Write every record out again exactly as shown below.

(Collection entries)
..............................
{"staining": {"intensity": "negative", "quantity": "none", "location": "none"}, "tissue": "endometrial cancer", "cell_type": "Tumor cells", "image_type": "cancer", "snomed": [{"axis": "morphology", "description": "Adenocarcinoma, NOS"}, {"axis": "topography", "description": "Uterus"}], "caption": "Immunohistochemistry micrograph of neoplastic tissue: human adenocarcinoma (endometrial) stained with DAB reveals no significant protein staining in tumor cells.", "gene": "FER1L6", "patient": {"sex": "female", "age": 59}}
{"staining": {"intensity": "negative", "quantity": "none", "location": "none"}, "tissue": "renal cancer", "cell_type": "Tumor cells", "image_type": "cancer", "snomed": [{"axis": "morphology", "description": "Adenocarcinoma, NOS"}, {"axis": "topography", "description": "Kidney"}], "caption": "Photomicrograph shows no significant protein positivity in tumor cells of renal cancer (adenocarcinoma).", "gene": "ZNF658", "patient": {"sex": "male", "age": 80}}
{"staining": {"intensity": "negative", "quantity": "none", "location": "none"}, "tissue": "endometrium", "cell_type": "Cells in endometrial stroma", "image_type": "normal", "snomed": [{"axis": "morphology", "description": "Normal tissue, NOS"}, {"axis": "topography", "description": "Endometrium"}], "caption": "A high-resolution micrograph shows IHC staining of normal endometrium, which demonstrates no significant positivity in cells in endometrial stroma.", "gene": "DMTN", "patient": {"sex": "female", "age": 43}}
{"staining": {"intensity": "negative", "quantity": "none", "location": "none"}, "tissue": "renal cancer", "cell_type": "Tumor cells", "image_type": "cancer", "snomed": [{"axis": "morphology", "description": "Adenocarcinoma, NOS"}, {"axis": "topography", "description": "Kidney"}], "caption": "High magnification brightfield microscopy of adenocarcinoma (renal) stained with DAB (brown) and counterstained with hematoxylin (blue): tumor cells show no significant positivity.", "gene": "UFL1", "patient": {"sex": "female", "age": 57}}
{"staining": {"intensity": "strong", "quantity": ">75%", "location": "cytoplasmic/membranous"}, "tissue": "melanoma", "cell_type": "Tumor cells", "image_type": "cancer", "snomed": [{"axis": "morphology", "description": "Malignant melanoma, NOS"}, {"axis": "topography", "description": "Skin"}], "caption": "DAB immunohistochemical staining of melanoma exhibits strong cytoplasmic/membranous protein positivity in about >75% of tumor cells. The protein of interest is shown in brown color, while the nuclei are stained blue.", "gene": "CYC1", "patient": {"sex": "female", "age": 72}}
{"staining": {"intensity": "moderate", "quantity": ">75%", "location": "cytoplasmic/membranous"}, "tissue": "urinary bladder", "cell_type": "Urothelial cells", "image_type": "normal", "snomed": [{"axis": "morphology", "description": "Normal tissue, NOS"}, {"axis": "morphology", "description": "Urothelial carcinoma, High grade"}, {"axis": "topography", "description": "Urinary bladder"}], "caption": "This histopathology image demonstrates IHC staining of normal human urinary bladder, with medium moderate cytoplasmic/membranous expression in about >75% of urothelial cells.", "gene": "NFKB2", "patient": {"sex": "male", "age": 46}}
..............................
** Answer space **
{"staining": {"intensity": "negative", "quantity": "none", "location": "none"}, "tissue": "endometrial cancer", "cell_type": "Tumor cells", "image_type": "cancer", "snomed": [{"axis": "morphology", "description": "Adenocarcinoma, NOS"}, {"axis": "topography", "description": "Uterus"}], "caption": "Immunohistochemistry micrograph of neoplastic tissue: human adenocarcinoma (endometrial) stained with DAB reveals no significant protein staining in tumor cells.", "gene": "FER1L6", "patient": {"sex": "female", "age": 59}}
{"staining": {"intensity": "negative", "quantity": "none", "location": "none"}, "tissue": "renal cancer", "cell_type": "Tumor cells", "image_type": "cancer", "snomed": [{"axis": "morphology", "description": "Adenocarcinoma, NOS"}, {"axis": "topography", "description": "Kidney"}], "caption": "Photomicrograph shows no significant protein positivity in tumor cells of renal cancer (adenocarcinoma).", "gene": "ZNF658", "patient": {"sex": "male", "age": 80}}
{"staining": {"intensity": "negative", "quantity": "none", "location": "none"}, "tissue": "endometrium", "cell_type": "Cells in endometrial stroma", "image_type": "normal", "snomed": [{"axis": "morphology", "description": "Normal tissue, NOS"}, {"axis": "topography", "description": "Endometrium"}], "caption": "A high-resolution micrograph shows IHC staining of normal endometrium, which demonstrates no significant positivity in cells in endometrial stroma.", "gene": "DMTN", "patient": {"sex": "female", "age": 43}}
{"staining": {"intensity": "negative", "quantity": "none", "location": "none"}, "tissue": "renal cancer", "cell_type": "Tumor cells", "image_type": "cancer", "snomed": [{"axis": "morphology", "description": "Adenocarcinoma, NOS"}, {"axis": "topography", "description": "Kidney"}], "caption": "High magnification brightfield microscopy of adenocarcinoma (renal) stained with DAB (brown) and counterstained with hematoxylin (blue): tumor cells show no significant positivity.", "gene": "UFL1", "patient": {"sex": "female", "age": 57}}
{"staining": {"intensity": "strong", "quantity": ">75%", "location": "cytoplasmic/membranous"}, "tissue": "melanoma", "cell_type": "Tumor cells", "image_type": "cancer", "snomed": [{"axis": "morphology", "description": "Malignant melanoma, NOS"}, {"axis": "topography", "description": "Skin"}], "caption": "DAB immunohistochemical staining of melanoma exhibits strong cytoplasmic/membranous protein positivity in about >75% of tumor cells. The protein of interest is shown in brown color, while the nuclei are stained blue.", "gene": "CYC1", "patient": {"sex": "female", "age": 72}}
{"staining": {"intensity": "moderate", "quantity": ">75%", "location": "cytoplasmic/membranous"}, "tissue": "urinary bladder", "cell_type": "Urothelial cells", "image_type": "normal", "snomed": [{"axis": "morphology", "description": "Normal tissue, NOS"}, {"axis": "morphology", "description": "Urothelial carcinoma, High grade"}, {"axis": "topography", "description": "Urinary bladder"}], "caption": "This histopathology image demonstrates IHC staining of normal human urinary bladder, with medium moderate cytoplasmic/membranous expression in about >75% of urothelial cells.", "gene": "NFKB2", "patient": {"sex": "male", "age": 46}}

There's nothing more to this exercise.